Image-space bidirectional scene reprojection
ACM Trans. Graphics (SIGGRAPH Asia), 30(6), 2011.
Real-time temporal upsampling through image-based reprojection of adjacent frames.
We introduce a method for increasing the framerate of real-time rendering applications. Whereas many
existing temporal upsampling strategies only reuse information from previous frames, our bidirectional
technique reconstructs intermediate frames from a pair of consecutive rendered frames. This significantly
improves the accuracy and efficiency of data reuse since very few pixels are simultaneously occluded in
both frames. We present two versions of this basic algorithm. The first is appropriate for fill-bound
scenes as it limits the number of expensive shading calculations, but involves rasterization of scene
geometry at each intermediate frame. The second version, our more significant contribution, reduces both
shading and geometry computations by performing reprojection using only image-based buffers. It warps and
combines the adjacent rendered frames using an efficient iterative search on their stored scene depth and
flow. Bidirectional reprojection introduces a small amount of lag. We perform a user study to investigate
this lag, and find that its effect is minor.
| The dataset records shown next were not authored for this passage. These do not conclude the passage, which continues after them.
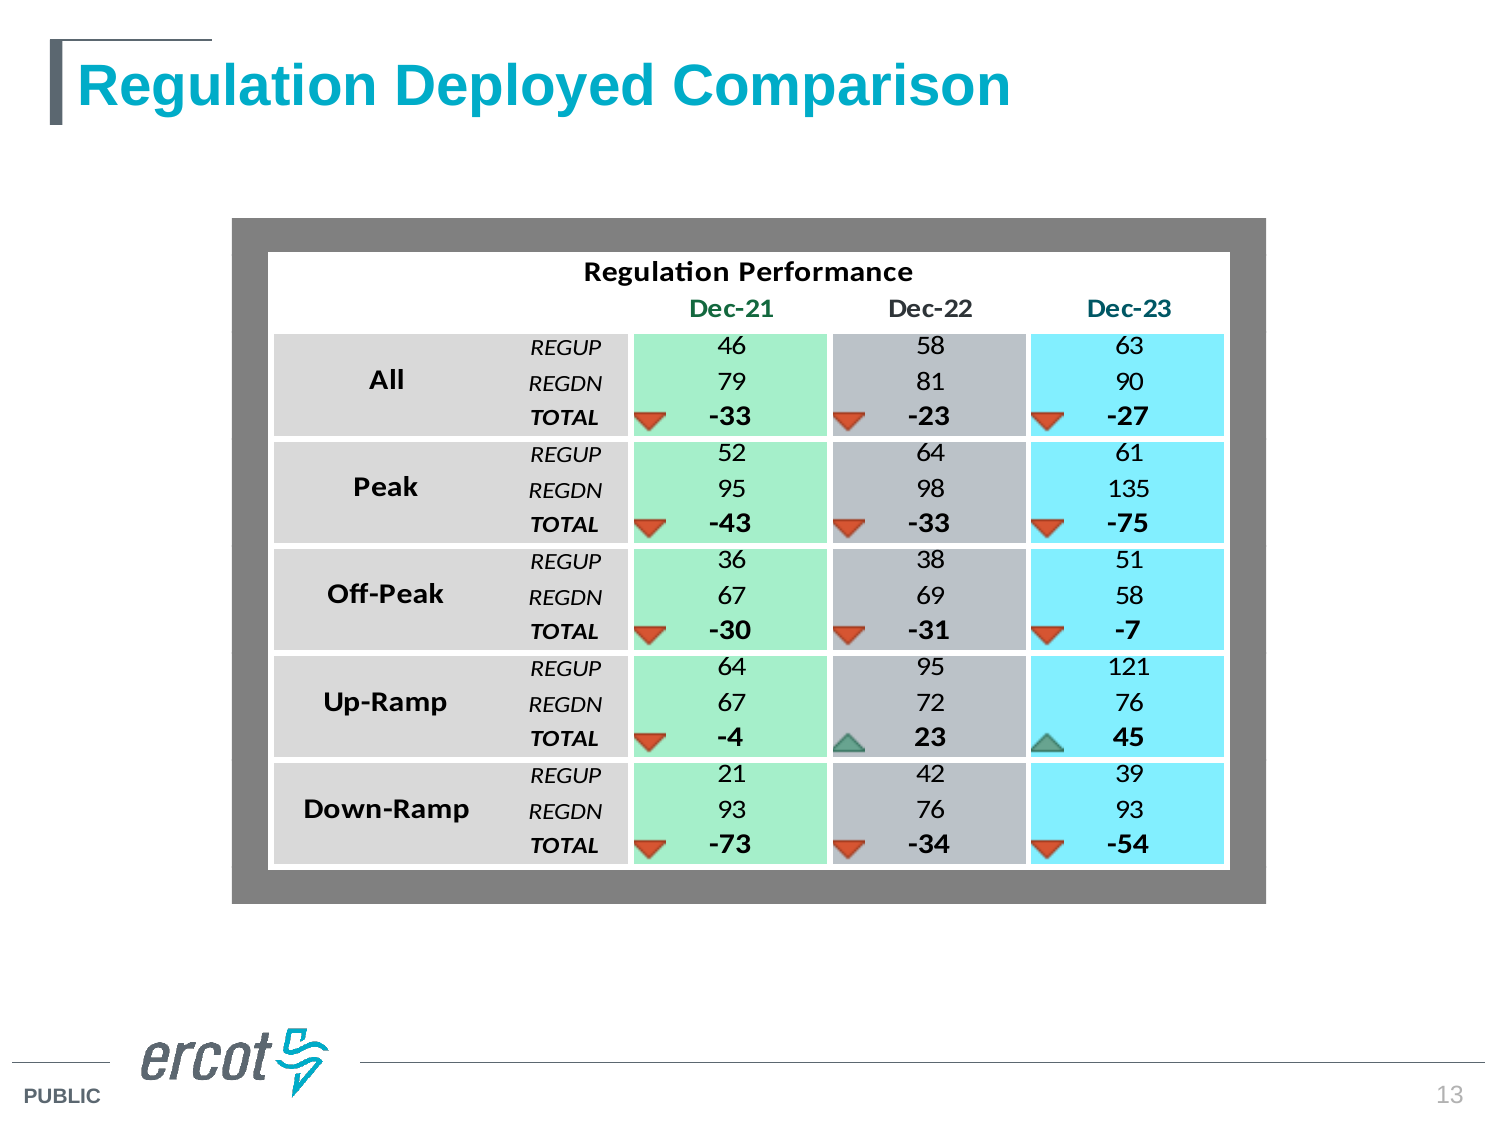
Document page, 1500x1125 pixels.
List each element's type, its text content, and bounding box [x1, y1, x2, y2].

title Regulation Deployed Comparison [62, 39, 1450, 125]
slide_number 13 [1412, 1076, 1488, 1112]
picture [137, 1024, 332, 1100]
picture [229, 216, 1271, 909]
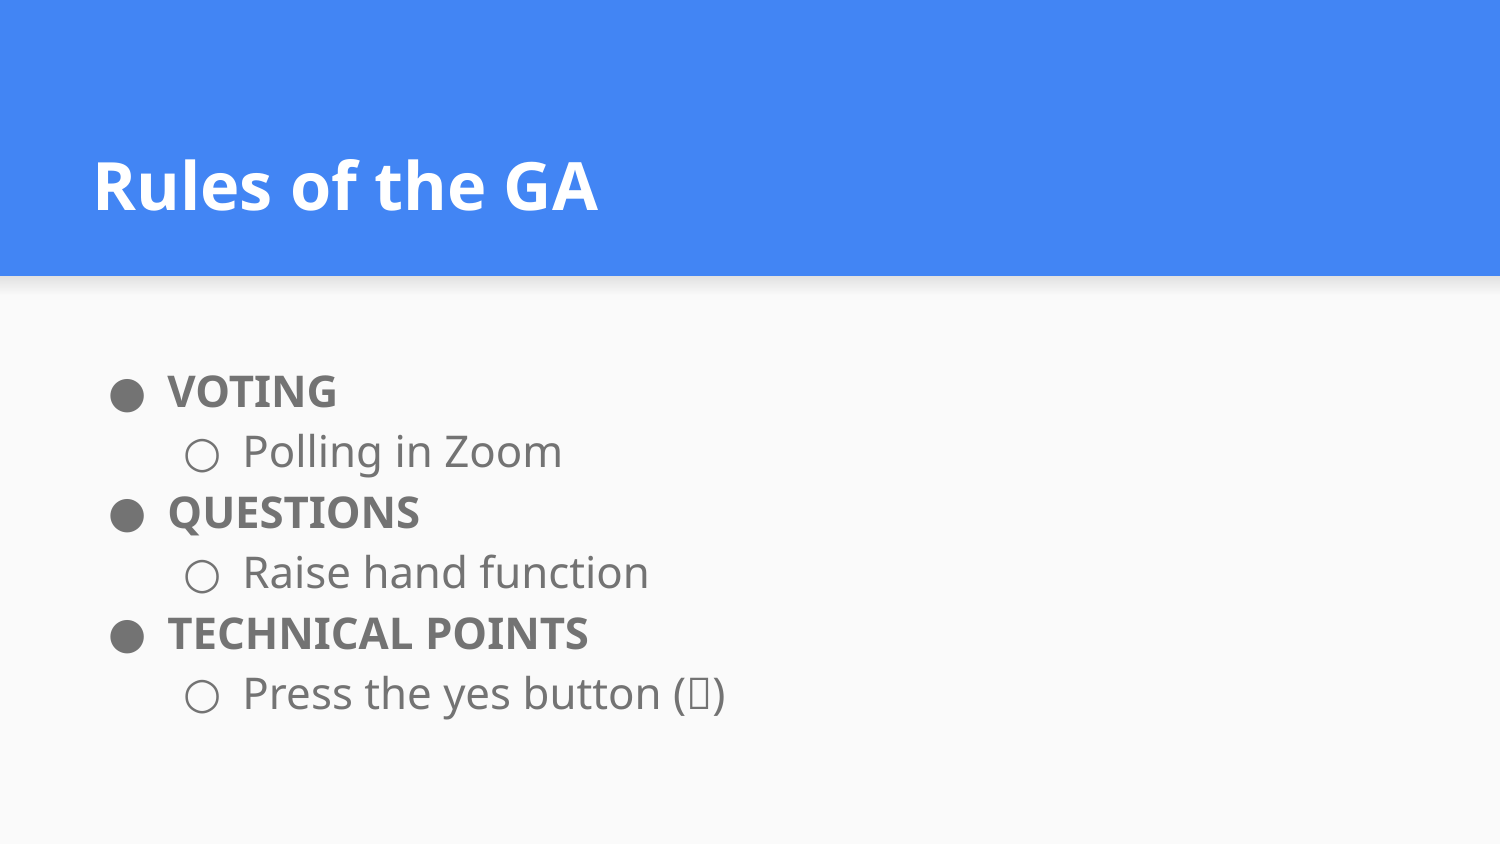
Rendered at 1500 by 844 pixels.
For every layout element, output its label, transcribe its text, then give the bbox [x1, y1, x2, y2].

list VOTING Polling in Zoom QUESTIONS Raise hand function TECHNICAL POINTS Press the yes button (✅) [77, 314, 1427, 760]
title Rules of the GA [77, 121, 1427, 248]
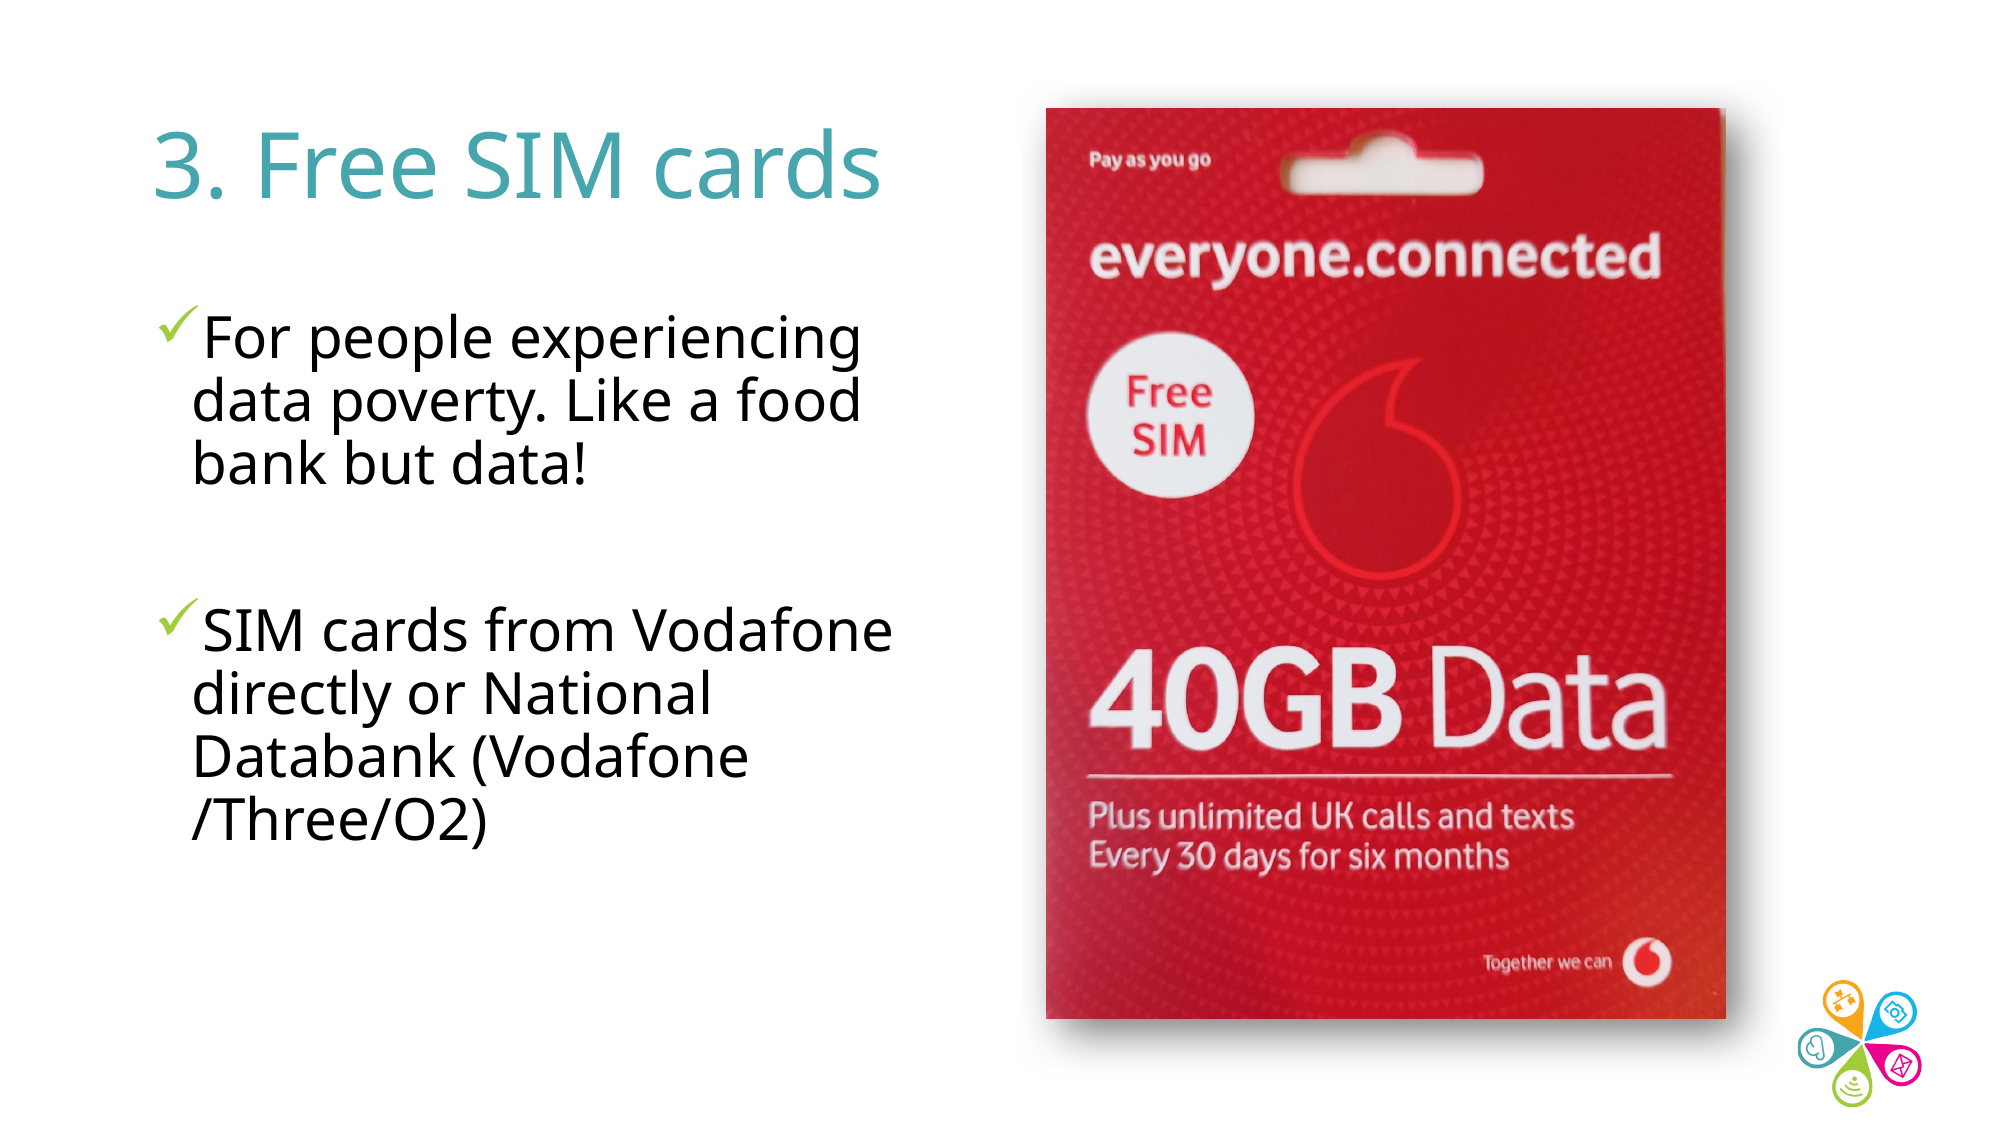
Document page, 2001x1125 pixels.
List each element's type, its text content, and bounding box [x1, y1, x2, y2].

picture [1797, 980, 1927, 1108]
picture [1046, 108, 1726, 1019]
title 3. Free SIM cards [137, 59, 1863, 278]
list For people experiencing data poverty. Like a food bank but data! SIM cards from Vodafone directly or National Databank (Vodafone /Three/O2) [139, 301, 971, 1015]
We demonstrate substantial performance improvements (3-4X)
for a variety of applications, including vertex-bound and fill-bound scenes, multi-pass effects, and motion
One nice contribution is the idea of using an iterative implicit solver to locate the source pixel
given a velocity field.
In the more recent project
Automating image morphing
using structural similarity on a halfway domain
we adapt this idea to evaluate an image morph directly in a pixel shader,
without requiring any geometric tessellation, i.e. using only “gather” operations.